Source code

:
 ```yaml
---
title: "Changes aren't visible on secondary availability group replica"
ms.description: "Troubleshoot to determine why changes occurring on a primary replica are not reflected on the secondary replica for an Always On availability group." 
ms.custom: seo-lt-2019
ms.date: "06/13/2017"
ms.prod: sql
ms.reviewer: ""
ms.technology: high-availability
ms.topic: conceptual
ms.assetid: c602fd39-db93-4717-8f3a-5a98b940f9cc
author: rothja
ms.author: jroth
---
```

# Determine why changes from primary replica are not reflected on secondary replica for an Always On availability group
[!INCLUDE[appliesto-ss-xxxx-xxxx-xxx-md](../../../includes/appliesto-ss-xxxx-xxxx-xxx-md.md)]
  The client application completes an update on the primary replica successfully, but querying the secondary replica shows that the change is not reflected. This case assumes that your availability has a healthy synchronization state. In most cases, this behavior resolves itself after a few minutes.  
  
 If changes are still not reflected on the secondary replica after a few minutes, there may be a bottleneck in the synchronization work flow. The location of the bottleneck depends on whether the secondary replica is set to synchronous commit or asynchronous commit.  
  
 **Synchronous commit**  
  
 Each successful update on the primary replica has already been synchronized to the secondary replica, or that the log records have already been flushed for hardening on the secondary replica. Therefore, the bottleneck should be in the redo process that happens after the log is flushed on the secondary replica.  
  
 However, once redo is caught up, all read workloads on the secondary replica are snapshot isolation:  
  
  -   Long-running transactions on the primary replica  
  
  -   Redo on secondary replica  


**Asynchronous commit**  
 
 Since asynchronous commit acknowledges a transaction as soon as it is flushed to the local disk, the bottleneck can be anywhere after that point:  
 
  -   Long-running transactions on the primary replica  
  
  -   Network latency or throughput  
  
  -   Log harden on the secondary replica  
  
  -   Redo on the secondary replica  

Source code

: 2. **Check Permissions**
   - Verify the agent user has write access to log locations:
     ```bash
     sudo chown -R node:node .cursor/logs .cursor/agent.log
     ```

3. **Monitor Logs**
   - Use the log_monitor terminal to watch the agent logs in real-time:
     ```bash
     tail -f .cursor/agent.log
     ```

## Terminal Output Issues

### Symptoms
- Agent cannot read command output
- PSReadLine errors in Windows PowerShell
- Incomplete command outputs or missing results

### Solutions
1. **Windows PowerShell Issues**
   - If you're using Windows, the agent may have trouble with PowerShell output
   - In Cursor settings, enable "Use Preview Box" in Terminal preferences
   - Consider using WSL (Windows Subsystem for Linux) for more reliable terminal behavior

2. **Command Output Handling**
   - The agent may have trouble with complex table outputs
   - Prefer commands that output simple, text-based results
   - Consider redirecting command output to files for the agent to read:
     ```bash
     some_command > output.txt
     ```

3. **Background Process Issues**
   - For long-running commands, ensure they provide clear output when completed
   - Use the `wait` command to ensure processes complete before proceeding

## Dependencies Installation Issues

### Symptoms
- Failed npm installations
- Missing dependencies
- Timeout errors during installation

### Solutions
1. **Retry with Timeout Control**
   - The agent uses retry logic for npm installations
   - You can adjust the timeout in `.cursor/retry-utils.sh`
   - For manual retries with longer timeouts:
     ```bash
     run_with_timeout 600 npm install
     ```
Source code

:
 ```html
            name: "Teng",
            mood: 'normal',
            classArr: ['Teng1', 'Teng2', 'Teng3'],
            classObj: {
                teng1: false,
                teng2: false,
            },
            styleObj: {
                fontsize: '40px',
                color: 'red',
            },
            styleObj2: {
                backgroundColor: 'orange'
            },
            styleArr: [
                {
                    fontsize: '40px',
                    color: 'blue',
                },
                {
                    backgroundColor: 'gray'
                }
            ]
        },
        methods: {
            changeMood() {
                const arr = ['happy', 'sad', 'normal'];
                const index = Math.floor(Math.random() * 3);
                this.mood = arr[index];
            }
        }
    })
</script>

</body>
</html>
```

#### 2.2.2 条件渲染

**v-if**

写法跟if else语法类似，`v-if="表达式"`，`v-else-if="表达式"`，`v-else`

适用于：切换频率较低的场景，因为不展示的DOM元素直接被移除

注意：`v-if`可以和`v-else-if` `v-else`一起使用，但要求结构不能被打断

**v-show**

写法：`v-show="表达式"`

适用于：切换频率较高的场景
════════════════════
• Work task: If a line in the records above contains "secondary", copy that line.

• Written answer:
title: "Changes aren't visible on secondary availability group replica"
ms.description: "Troubleshoot to determine why changes occurring on a primary replica are not reflected on the secondary replica for an Always On availability group." 
# Determine why changes from primary replica are not reflected on secondary replica for an Always On availability group
  The client application completes an update on the primary replica successfully, but querying the secondary replica shows that the change is not reflected. This case assumes that your availability has a healthy synchronization state. In most cases, this behavior resolves itself after a few minutes.  
 If changes are still not reflected on the secondary replica after a few minutes, there may be a bottleneck in the synchronization work flow. The location of the bottleneck depends on whether the secondary replica is set to synchronous commit or asynchronous commit.  
 Each successful update on the primary replica has already been synchronized to the secondary replica, or that the log records have already been flushed for hardening on the secondary replica. Therefore, the bottleneck should be in the redo process that happens after the log is flushed on the secondary replica.  
 However, once redo is caught up, all read workloads on the secondary replica are snapshot isolation:  
  -   Redo on secondary replica  
  -   Log harden on the secondary replica  
  -   Redo on the secondary replica  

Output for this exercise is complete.